### Task to complete:
For the listing below, output exactly the lines from the line with "26: (245, 247, 19.82)" up to and including the line with "39: (12, 210, 19.43)", and no other lines.

......

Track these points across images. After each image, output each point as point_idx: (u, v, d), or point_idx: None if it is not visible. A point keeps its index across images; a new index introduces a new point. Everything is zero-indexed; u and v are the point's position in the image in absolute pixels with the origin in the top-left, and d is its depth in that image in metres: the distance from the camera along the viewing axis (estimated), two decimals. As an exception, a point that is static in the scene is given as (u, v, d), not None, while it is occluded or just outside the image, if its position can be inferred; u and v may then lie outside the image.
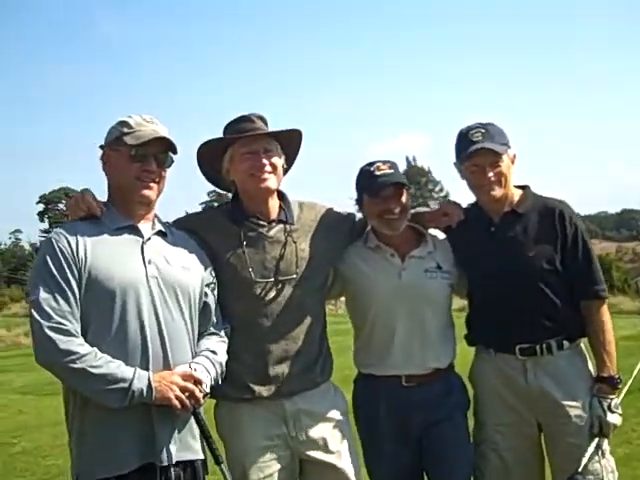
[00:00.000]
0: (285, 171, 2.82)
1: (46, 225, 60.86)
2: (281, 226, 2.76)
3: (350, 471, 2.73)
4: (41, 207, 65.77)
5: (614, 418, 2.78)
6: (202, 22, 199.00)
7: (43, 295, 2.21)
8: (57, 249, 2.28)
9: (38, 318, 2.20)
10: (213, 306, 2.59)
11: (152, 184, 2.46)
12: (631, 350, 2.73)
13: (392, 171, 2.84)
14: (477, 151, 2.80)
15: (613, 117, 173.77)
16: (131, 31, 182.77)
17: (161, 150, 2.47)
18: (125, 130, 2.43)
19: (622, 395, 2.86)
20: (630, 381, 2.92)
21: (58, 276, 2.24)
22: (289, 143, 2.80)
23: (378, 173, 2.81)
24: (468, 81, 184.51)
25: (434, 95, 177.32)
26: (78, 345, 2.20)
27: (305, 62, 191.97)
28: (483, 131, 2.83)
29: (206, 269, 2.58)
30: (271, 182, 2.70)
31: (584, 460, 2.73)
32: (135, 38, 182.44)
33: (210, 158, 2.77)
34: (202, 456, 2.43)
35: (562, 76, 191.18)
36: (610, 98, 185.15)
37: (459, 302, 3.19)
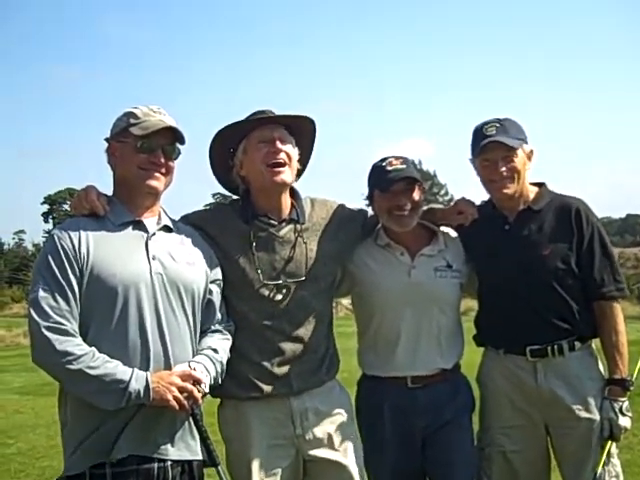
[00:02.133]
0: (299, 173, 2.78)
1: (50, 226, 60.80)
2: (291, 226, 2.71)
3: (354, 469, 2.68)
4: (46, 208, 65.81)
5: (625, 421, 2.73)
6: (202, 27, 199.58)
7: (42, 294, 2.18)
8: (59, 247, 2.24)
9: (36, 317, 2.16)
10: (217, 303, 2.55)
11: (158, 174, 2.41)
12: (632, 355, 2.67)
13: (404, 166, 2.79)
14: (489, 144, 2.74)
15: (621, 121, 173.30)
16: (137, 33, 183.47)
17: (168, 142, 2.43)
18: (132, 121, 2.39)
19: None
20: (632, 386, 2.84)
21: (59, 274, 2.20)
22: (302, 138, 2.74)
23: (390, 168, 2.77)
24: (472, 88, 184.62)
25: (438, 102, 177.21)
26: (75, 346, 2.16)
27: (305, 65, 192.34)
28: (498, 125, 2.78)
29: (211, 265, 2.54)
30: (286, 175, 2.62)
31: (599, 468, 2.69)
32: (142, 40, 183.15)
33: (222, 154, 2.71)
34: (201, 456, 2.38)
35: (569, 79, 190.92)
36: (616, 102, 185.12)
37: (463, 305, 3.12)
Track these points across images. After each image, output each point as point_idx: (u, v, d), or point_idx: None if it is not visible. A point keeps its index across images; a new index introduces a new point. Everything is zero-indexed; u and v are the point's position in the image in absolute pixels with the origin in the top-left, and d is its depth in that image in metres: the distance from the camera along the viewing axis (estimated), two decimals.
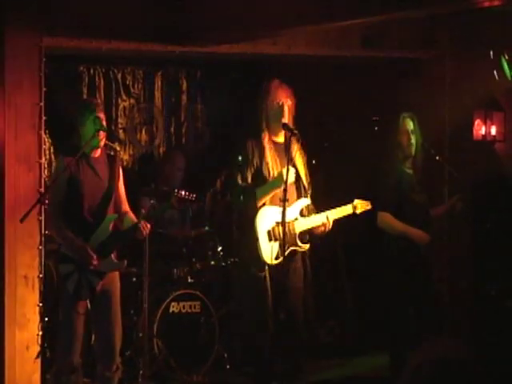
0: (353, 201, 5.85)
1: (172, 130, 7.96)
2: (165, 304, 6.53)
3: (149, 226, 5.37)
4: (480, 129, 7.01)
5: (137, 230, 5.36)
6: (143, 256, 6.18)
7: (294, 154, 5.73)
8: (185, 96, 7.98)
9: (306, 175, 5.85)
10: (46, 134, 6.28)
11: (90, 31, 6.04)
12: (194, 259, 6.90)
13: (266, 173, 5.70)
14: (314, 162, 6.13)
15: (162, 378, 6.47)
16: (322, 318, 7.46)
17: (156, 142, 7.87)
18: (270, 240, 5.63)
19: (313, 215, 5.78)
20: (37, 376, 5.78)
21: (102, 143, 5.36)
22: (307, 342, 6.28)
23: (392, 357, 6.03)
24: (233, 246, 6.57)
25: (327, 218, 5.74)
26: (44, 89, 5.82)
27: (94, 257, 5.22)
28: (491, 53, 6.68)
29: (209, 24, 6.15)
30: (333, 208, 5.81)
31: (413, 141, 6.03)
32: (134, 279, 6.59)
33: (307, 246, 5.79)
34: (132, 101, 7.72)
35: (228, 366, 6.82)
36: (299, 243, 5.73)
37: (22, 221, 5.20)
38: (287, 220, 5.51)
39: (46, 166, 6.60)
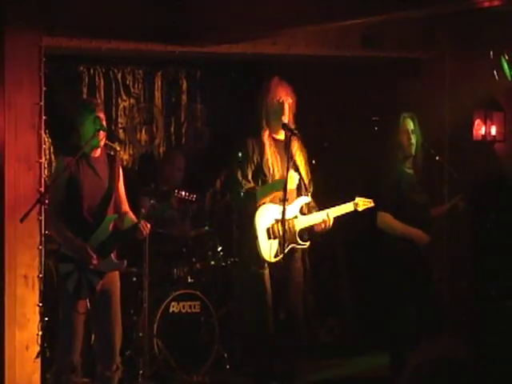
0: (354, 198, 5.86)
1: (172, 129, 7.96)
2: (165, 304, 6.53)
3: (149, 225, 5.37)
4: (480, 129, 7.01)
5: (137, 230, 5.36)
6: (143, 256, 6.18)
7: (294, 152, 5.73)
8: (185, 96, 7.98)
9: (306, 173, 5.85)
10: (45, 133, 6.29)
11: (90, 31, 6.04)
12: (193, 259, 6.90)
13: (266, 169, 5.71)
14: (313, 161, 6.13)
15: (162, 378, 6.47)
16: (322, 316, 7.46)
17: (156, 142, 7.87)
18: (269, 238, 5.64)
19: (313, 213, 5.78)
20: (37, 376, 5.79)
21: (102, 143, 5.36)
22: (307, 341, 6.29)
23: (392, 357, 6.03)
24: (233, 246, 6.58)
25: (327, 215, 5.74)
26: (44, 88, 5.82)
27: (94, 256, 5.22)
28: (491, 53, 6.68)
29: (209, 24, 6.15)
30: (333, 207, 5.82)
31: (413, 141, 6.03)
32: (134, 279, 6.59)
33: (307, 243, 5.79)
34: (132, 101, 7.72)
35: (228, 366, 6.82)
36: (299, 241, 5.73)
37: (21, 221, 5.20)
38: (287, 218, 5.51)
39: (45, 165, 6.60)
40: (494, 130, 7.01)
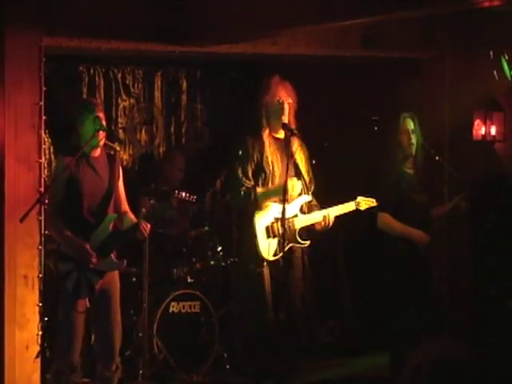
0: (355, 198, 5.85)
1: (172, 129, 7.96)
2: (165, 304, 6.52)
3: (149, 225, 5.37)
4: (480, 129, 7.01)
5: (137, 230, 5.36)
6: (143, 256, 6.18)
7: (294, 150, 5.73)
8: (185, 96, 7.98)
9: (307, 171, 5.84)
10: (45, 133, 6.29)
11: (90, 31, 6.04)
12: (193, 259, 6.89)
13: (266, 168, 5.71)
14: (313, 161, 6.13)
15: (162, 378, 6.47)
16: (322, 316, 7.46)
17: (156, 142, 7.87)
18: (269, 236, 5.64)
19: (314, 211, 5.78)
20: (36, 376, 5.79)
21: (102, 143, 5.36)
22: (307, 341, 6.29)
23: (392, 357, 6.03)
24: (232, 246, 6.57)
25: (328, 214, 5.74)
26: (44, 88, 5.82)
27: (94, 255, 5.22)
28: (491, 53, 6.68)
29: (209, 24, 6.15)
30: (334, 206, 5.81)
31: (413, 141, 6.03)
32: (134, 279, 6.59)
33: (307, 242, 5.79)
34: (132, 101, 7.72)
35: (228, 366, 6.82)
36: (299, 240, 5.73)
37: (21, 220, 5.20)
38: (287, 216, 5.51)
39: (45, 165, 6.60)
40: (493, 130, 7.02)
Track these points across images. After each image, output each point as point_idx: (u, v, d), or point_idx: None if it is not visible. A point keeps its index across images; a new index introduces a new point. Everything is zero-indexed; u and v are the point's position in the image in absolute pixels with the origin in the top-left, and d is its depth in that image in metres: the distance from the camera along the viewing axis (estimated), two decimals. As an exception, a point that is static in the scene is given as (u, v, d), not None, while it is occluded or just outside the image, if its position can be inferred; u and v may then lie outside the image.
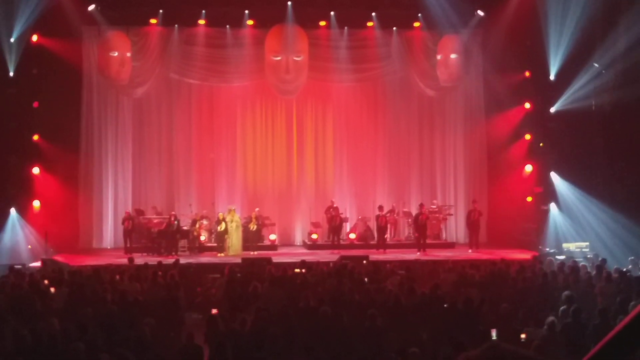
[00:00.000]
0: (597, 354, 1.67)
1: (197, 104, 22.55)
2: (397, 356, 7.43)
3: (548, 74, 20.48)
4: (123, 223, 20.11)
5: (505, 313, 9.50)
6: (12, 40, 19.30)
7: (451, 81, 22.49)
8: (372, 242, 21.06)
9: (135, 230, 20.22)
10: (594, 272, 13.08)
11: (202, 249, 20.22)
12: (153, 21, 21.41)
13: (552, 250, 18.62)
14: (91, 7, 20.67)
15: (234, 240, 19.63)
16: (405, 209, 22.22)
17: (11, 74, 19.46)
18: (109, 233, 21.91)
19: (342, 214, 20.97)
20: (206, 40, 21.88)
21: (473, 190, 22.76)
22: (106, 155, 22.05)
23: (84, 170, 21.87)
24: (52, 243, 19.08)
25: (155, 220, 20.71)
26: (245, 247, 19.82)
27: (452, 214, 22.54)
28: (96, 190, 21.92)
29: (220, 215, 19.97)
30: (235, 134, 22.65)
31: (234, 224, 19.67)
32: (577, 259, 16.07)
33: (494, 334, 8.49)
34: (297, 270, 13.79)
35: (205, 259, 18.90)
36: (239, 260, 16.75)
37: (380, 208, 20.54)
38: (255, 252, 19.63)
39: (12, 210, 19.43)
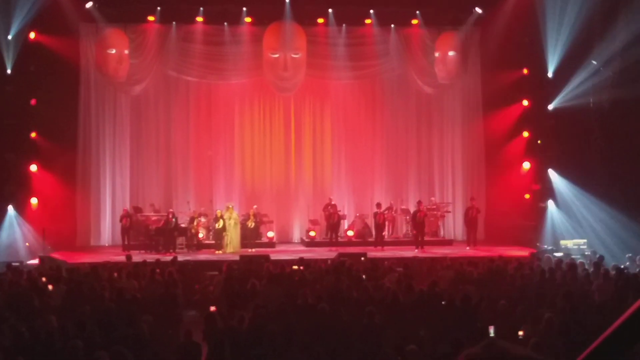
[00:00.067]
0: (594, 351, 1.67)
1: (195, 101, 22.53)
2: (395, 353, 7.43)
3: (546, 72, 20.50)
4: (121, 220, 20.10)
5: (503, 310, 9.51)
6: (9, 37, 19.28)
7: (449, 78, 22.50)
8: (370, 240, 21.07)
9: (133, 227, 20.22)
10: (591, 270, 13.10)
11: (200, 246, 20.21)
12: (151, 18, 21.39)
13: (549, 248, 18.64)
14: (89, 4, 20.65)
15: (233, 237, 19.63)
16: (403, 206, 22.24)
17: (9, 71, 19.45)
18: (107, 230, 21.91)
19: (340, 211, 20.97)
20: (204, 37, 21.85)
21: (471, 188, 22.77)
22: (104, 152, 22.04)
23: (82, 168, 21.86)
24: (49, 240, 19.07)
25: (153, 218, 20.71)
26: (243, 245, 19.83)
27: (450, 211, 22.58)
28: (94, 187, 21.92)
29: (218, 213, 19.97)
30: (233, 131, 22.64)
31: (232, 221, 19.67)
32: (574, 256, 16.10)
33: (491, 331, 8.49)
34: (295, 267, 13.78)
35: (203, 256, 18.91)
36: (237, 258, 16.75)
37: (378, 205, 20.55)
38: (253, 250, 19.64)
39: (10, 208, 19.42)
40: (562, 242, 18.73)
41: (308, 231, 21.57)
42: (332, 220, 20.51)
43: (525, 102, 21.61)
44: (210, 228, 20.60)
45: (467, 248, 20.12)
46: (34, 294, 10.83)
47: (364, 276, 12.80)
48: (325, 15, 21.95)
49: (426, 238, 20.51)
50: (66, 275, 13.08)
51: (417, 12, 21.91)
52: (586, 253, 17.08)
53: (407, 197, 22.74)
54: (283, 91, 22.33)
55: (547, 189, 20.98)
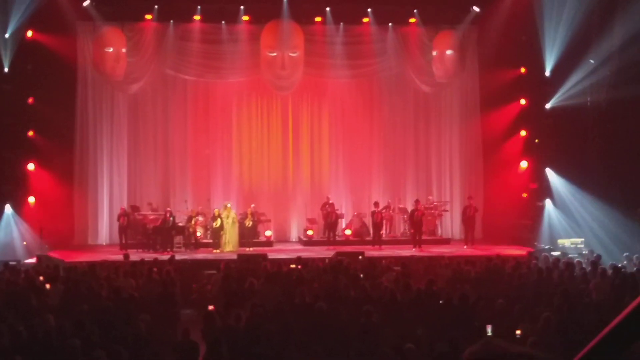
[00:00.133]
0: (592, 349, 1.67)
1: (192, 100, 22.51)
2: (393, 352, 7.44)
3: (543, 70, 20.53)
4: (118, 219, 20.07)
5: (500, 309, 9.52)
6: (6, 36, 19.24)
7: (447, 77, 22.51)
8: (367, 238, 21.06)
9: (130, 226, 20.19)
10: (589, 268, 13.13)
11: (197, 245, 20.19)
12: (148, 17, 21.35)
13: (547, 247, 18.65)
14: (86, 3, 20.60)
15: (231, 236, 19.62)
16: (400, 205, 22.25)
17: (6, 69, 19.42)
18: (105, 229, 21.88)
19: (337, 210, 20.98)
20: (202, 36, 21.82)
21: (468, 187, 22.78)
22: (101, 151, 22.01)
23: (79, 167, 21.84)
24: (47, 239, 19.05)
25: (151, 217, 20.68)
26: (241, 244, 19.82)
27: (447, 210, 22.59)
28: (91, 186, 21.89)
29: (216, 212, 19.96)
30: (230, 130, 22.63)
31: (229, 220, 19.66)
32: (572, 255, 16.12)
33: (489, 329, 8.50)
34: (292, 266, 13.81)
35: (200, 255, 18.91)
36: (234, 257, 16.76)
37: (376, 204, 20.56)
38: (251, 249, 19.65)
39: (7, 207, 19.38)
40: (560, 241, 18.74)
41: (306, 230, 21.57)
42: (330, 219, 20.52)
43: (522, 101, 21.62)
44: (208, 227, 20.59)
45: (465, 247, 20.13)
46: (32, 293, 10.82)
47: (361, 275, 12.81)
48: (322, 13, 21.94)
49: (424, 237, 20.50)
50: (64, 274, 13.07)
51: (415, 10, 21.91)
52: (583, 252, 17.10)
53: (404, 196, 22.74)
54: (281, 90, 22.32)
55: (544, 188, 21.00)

......

### Exercise answer:
26: (245, 247, 19.82)
27: (452, 214, 22.54)
28: (96, 190, 21.92)
29: (220, 215, 19.97)
30: (235, 134, 22.65)
31: (234, 224, 19.67)
32: (577, 259, 16.07)
33: (494, 334, 8.49)
34: (297, 270, 13.79)
35: (205, 259, 18.90)
36: (239, 260, 16.75)
37: (380, 208, 20.54)
38: (255, 252, 19.63)
39: (12, 210, 19.43)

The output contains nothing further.